▶ [Short task]: Reproduce the text lines of every entry below verbatim, omitting the pictures.

===== Data provided =====

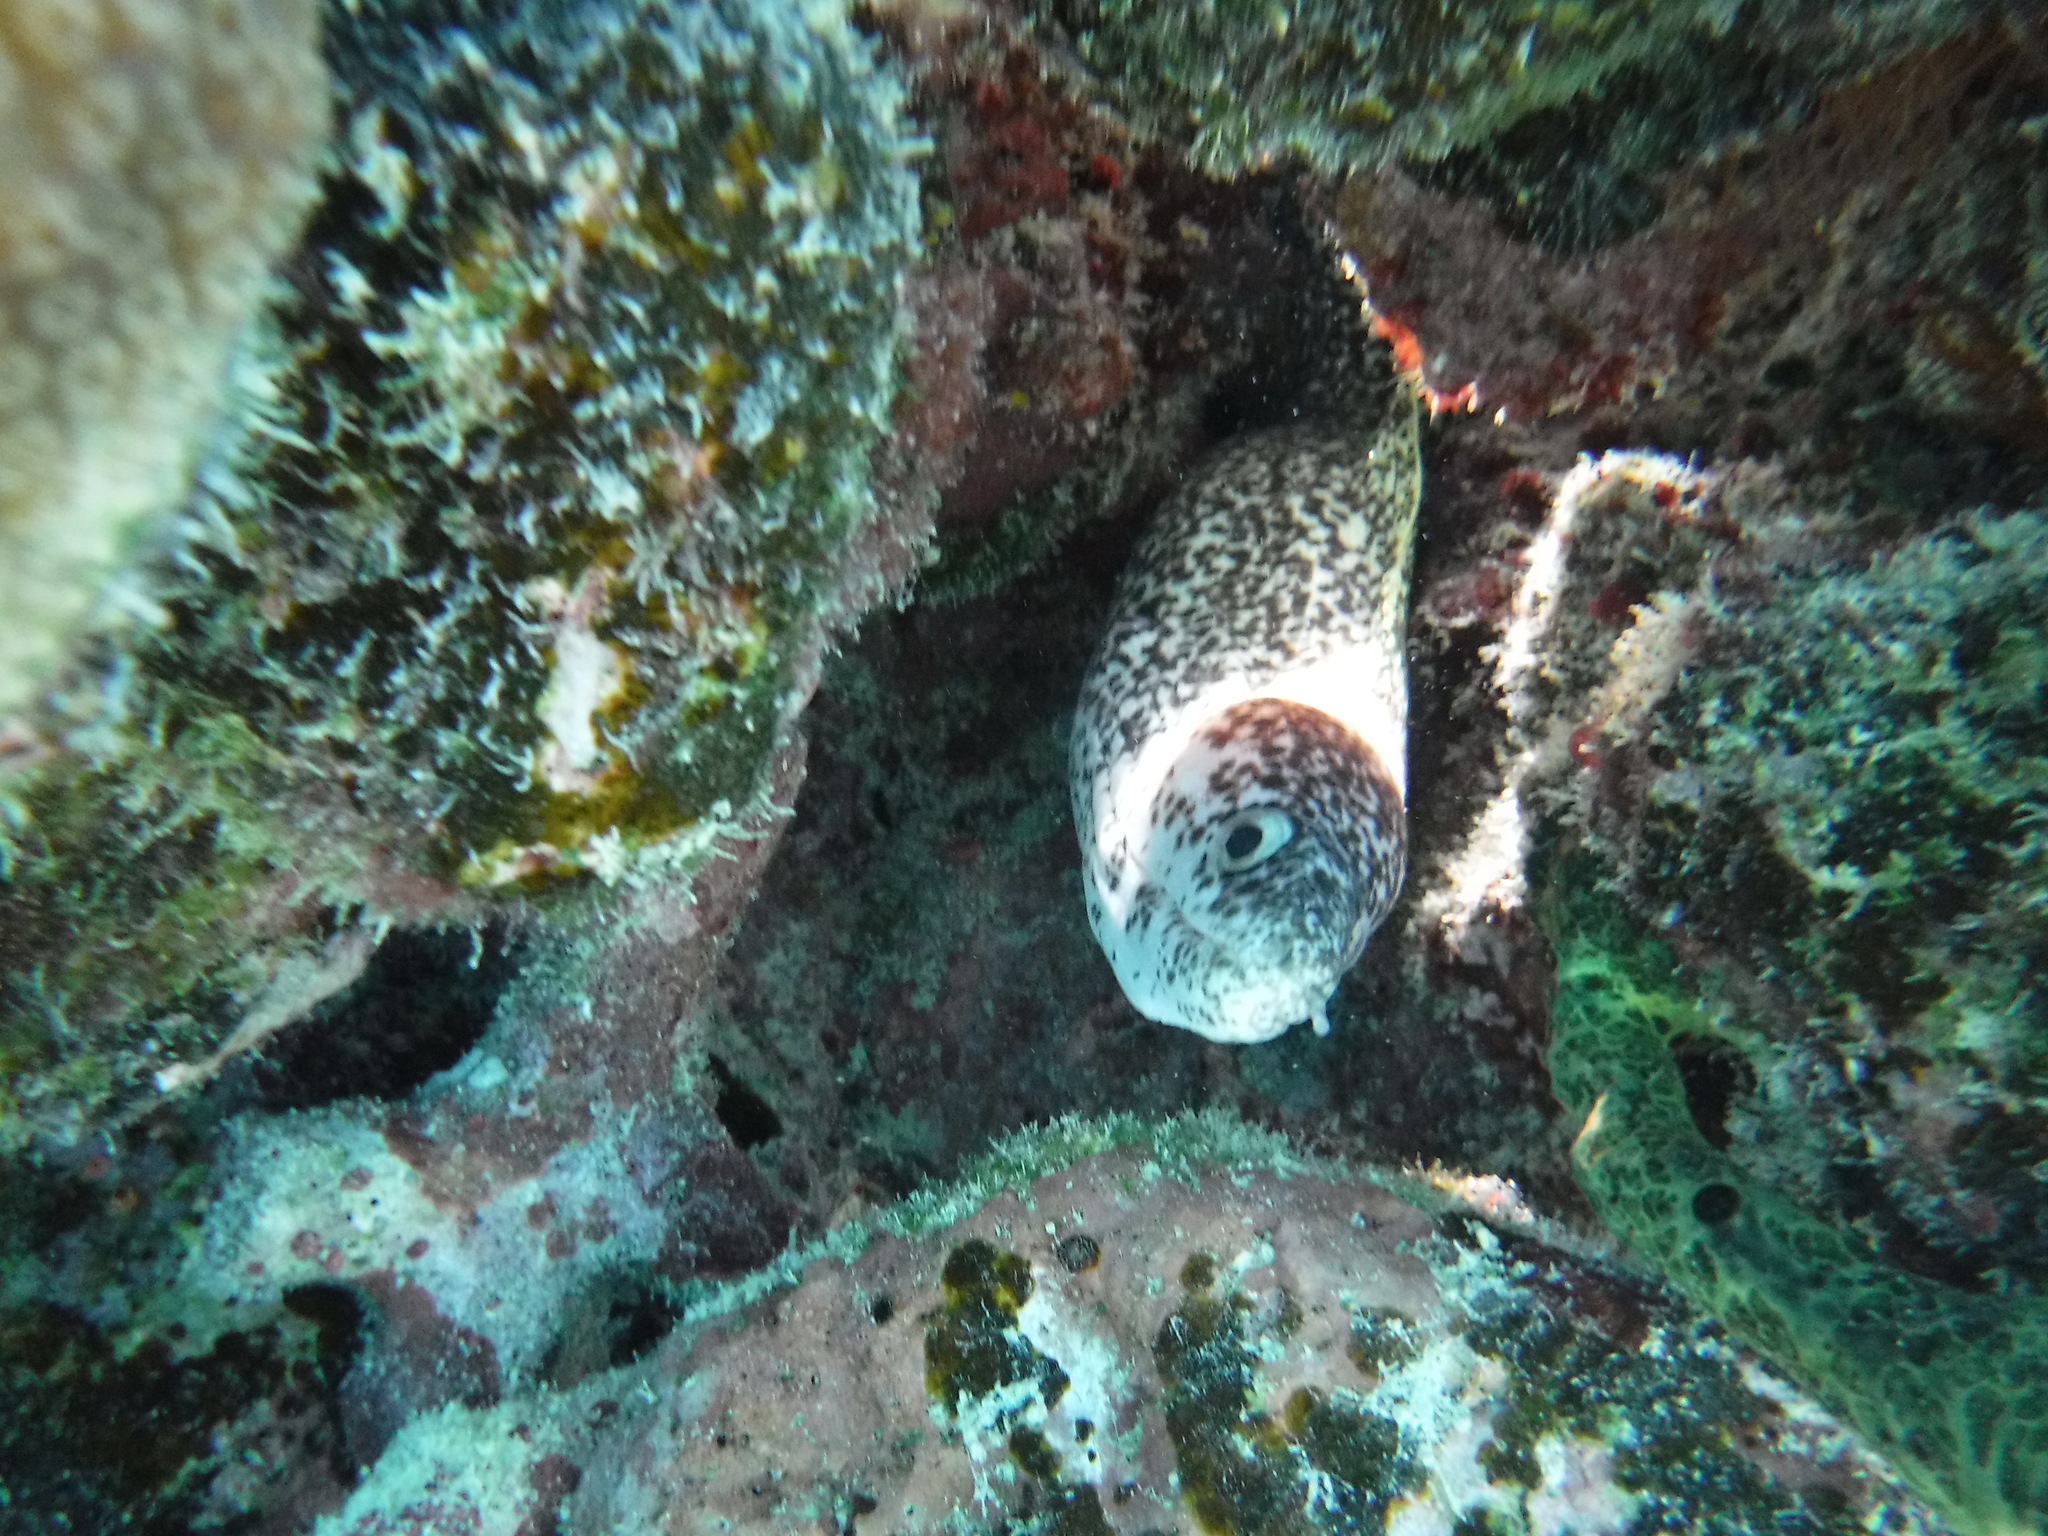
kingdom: Animalia
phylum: Chordata
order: Anguilliformes
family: Muraenidae
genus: Gymnothorax
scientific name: Gymnothorax moringa
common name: Spotted moray
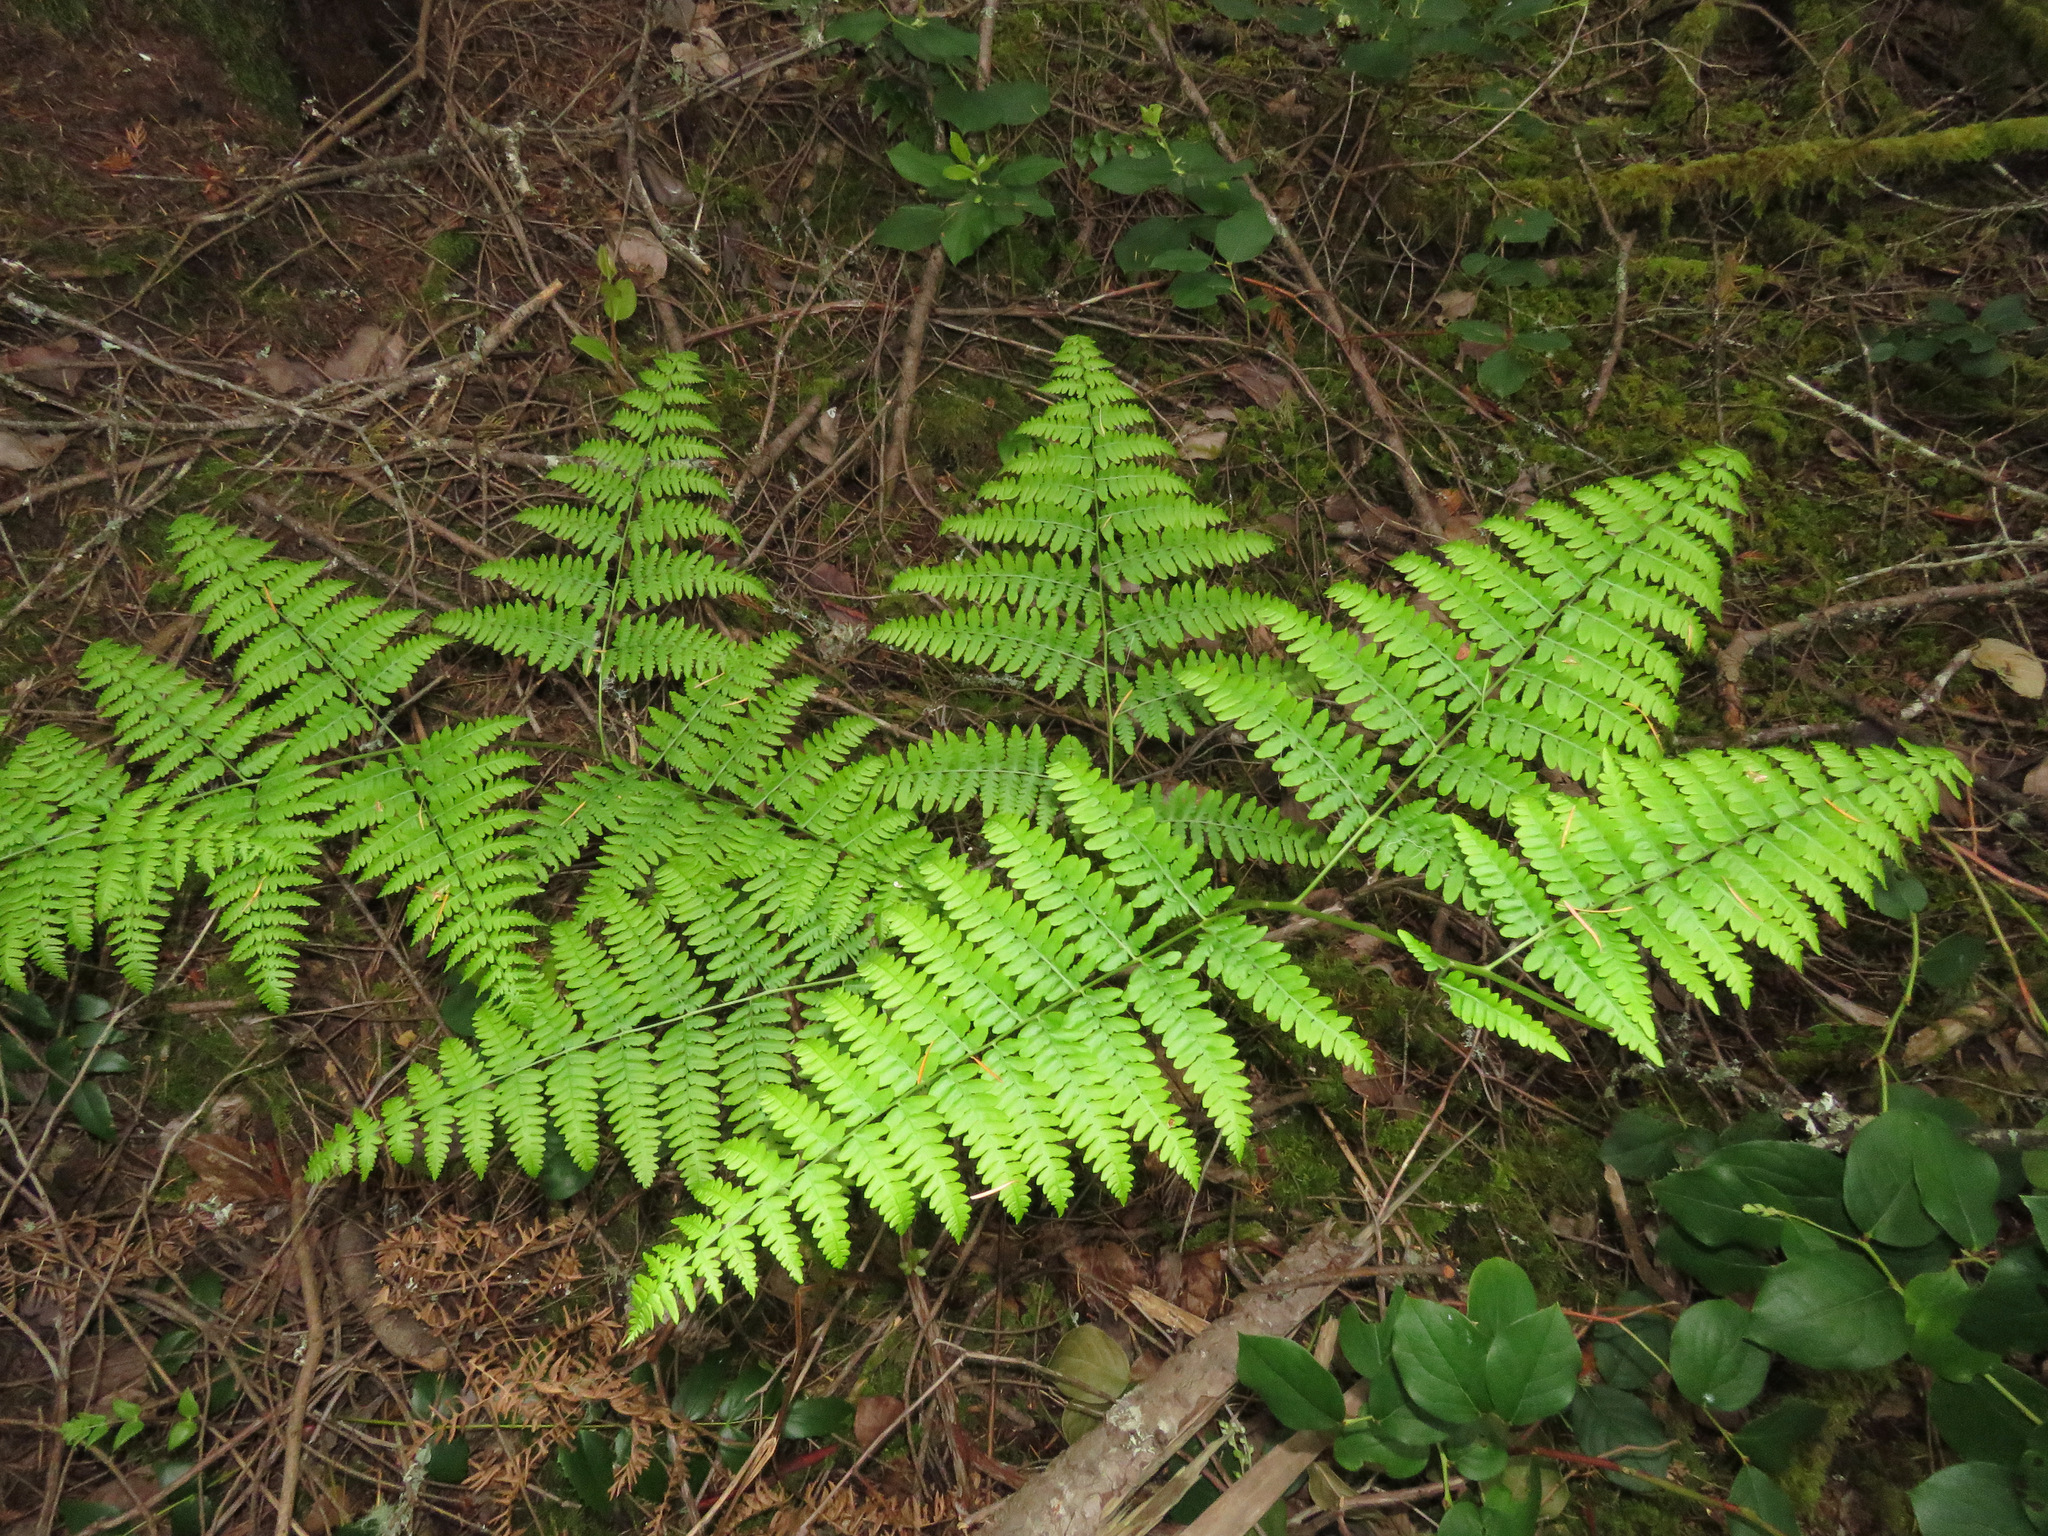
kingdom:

=====

▶ [Right answer]:
kingdom: Animalia
phylum: Chordata
order: Anguilliformes
family: Muraenidae
genus: Gymnothorax
scientific name: Gymnothorax moringa
common name: Spotted moray
kingdom:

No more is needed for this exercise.